Four points about Edwin Jackson:
1. He's still just 29
At some point, his age will stop being such a surprise. But for a guy who's been around forever -- he was teammates with Rickey Henderson, Fred McGriff, and Brian Jordan -- it's easy to forget that he's the same age as a lot of players we think of as younger, like Brett Gardner, Howie Kendrick, or Jose Reyes. It feels like Jackson is 35, at least.
2. Jackson has pitched for seven teams in 10 seasons
And there's your answer to #1 up there. It's easy to think of a pitcher in his late 20s as some kind of world-weary veteran when he's pitched for almost a quarter of the teams in baseball. Without looking, guess with which team he has the most innings in his career? Tampa Bay, where he tossed 380 innings of mostly miserable pitching. Second place is Detroit, where he spent exactly one season. In a 1268-inning career spread over seven teams, he's spent the second-most time with a team that traded him less than a year after acquiring him.
3. He can still throw purty
He wasn't throwing 95 quite as often as he used to, but that's still a remarkably consistent velocity chart for a pitcher who has thrown more than 800 innings over the past four seasons. And his breaking balls are still nasty, too. Video evidence:
He's the same pitcher who has tantalized teams and pitching coaches alike for years and years. Every team that gets him is a team that's waiting for him to break out. One of these years, man, one of these years.
4. It's probably time to stop expecting anything different from Edwin Jackson
We're almost 1,000 innings into the new version -- when he started striking hitters out with his superlative stuff after leaving the Rays. And for most of those four seasons, he's been pretty danged consistent.
Year | Age | G | CG | IP | HR | BB | SO | |||
---|---|---|---|---|---|---|---|---|---|---|
2009 | 25 | 3.62 | 33 | 1 | 214.0 | 27 | 70 | 161 | 125 | 1.262 |
2010 | 26 | 4.47 | 32 | 1 | 209.1 | 21 | 78 | 181 | 95 | 1.395 |
2011 | 27 | 3.79 | 32 | 1 | 199.2 | 16 | 62 | 148 | 108 | 1.437 |
2012 | 28 | 4.03 | 31 | 1 | 189.2 | 23 | 58 | 168 | 98 | 1.218 |
Outside of his supposed breakout year in 2009, he's been Edwin Jackson. Which is to say he's been up and down, enigmatically predictable. Through 10 starts with the Nationals, he looked the steal of the offseason. By October, he looked like a pitcher the Nationals were kind of hoping would get lost on the way to the field, wandering underneath new Busch Stadium like David St. Hubbins in Cleveland. And, yep, that's Jackson. He's good until he isn't, and right when you stop expecting him to be good, he's good.
That isn't to say he's not valuable. He provides innings, often quality innings. He would make just about every staff in baseball better. But he's not an ace-striped butterfly ready to emerge from his chrysalis. Teams should probably start thinking of him like a Joe Blanton or Joe Saunders, not a late-blooming rotation savior.
There's always that one team, though ...
The likely
Everyone likes a prodigal-son story, so why not have him return to the happiest 16 seconds of his life with the Toronto Blue Jays? Ah, the salad days. After all the talk up there about Jackson being more of an innings eater than an untapped resource, it might be a little wasteful to replace J.A. Happ with an expensive player who isn't likely to be that much better, but it would be worth it to the Blue Jays to test the untapped-potential theory, as long as their happy with the standard Edwin Jackson year.

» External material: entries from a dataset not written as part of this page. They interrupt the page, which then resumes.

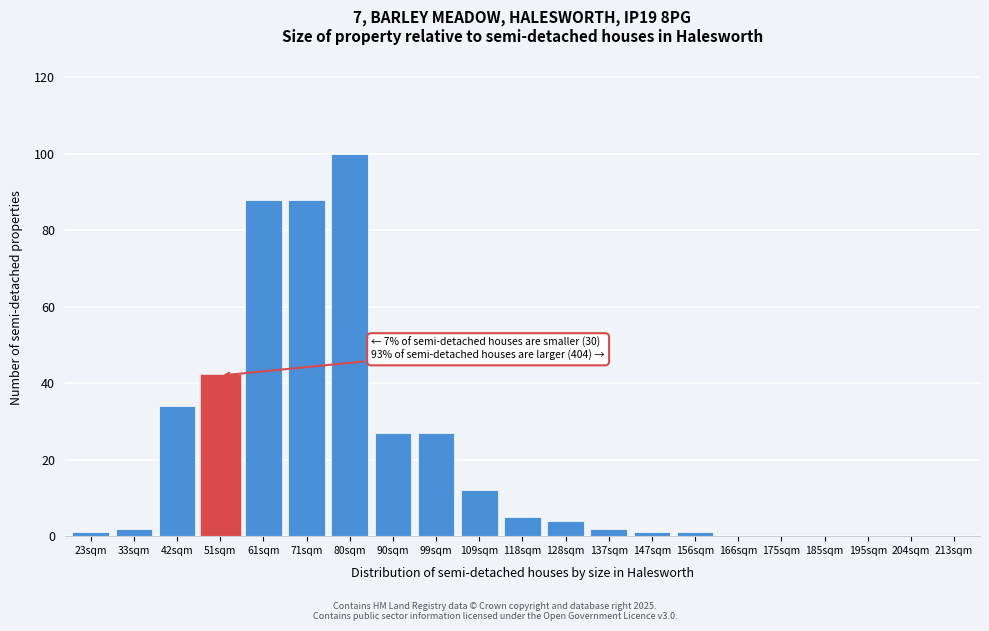

Reading left to right, list all the values displayed in this chart.

23sqm=1	33sqm=2	42sqm=34	51sqm=42	61sqm=88	71sqm=88	80sqm=100	90sqm=27	99sqm=27	109sqm=12	118sqm=5	128sqm=4	137sqm=2	147sqm=1	156sqm=1	166sqm=0	175sqm=0	185sqm=0	195sqm=0	204sqm=0	213sqm=0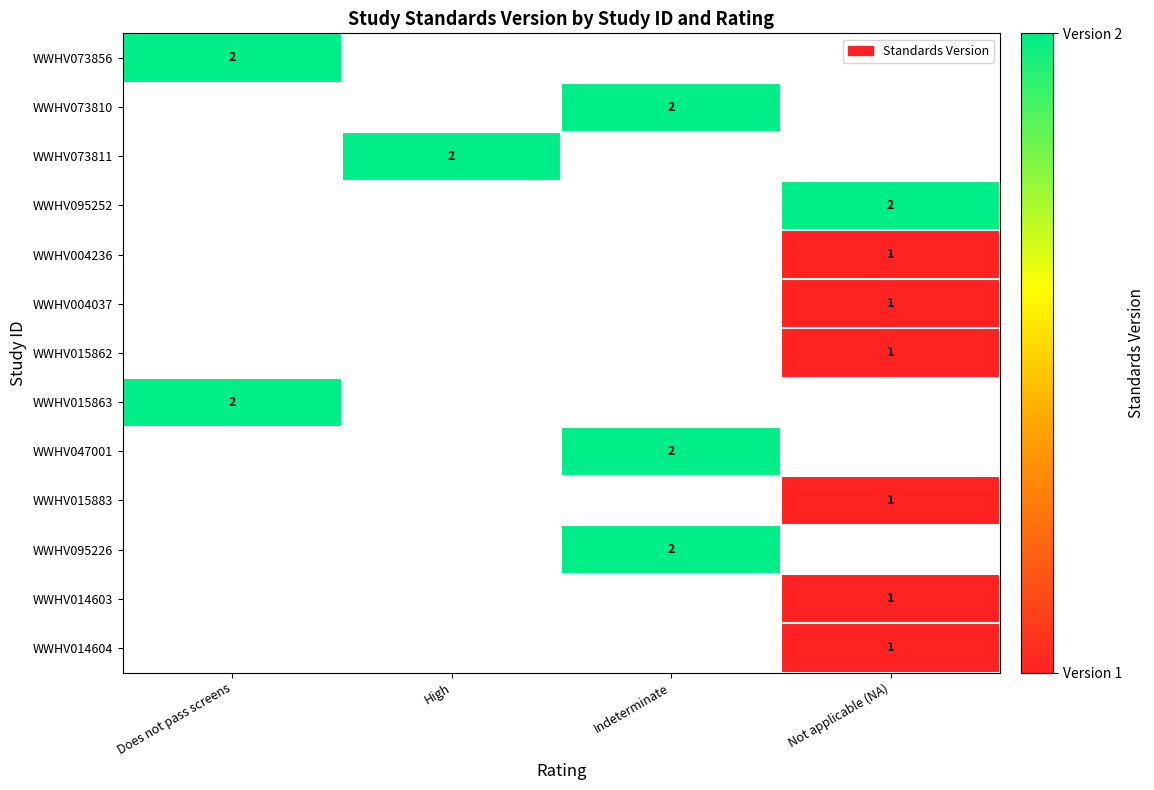

Which category has the lowest value across all series?

Not applicable (NA)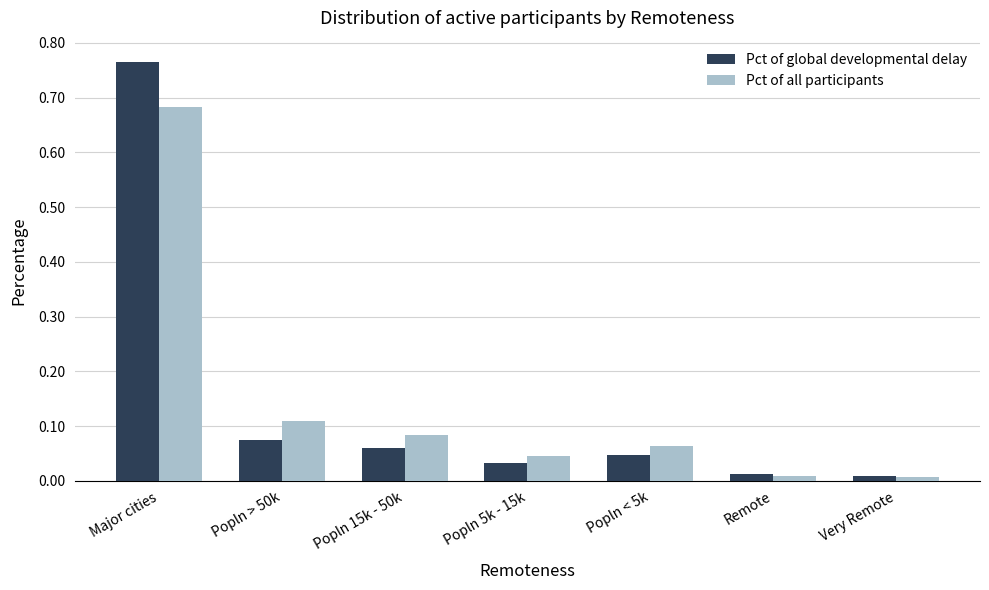

Which series has the widest spread of values?

Pct of global developmental delay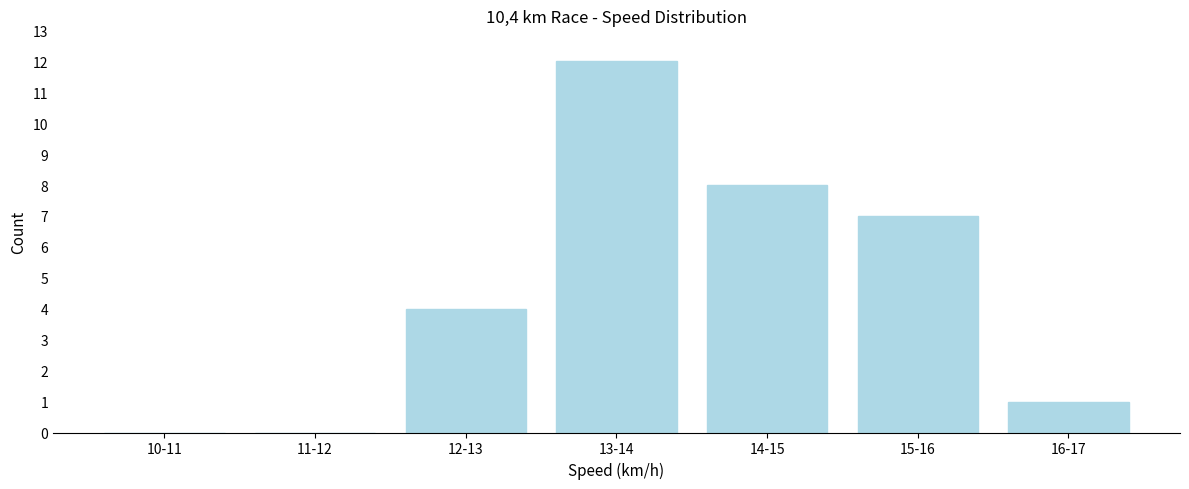

Reading right to left, transcribe all the data shown in this chart.

16-17=1	15-16=7	14-15=8	13-14=12	12-13=4	11-12=0	10-11=0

Worst case, they get Happ's prodcution, but with a spare Happ in reserve. They could have used that depth last year. Best case, they get the Jackson who made the All-Star team for the Tigers in 2009, posting the best ERA+ of his career. The rotation would be stacked, not unlike the Nationals' group last year.
The ideal
The Brewers were contending late last year. Did you catch that? They were kinda sorta contending at the very last second. After a miserable start, everything coalesced, and the Brewers went on a furious, 36-23 charge over the last two months of the season. That's worth a couple of hope bucks for the upcoming season, and the best way for them to spend it would be on another starting pitcher.
Mark Rodgers has the first-round sheen on him, but he doesn't have the sexiest statistical profile. Chris Narveson is okay, but he's recovering from rotator-cuff surgery. Really, without Zack Greinke and Shaun Marcum, the Brewers should have one of the worst rotations in baseball, but Marco Estrada and Michael Fiers came out of nowhere to give the team a late-season boost last season.
Begrudging prediction
Blue Jays, three years, $35 million. Jackson is also a candidate to win the award for the free agent who overplays his hand and has to accept a one-year deal late in the offseason. So, the Edwin Jackson Award. You think he would be a shoo-in, but Cy Young never won a Cy Young, right?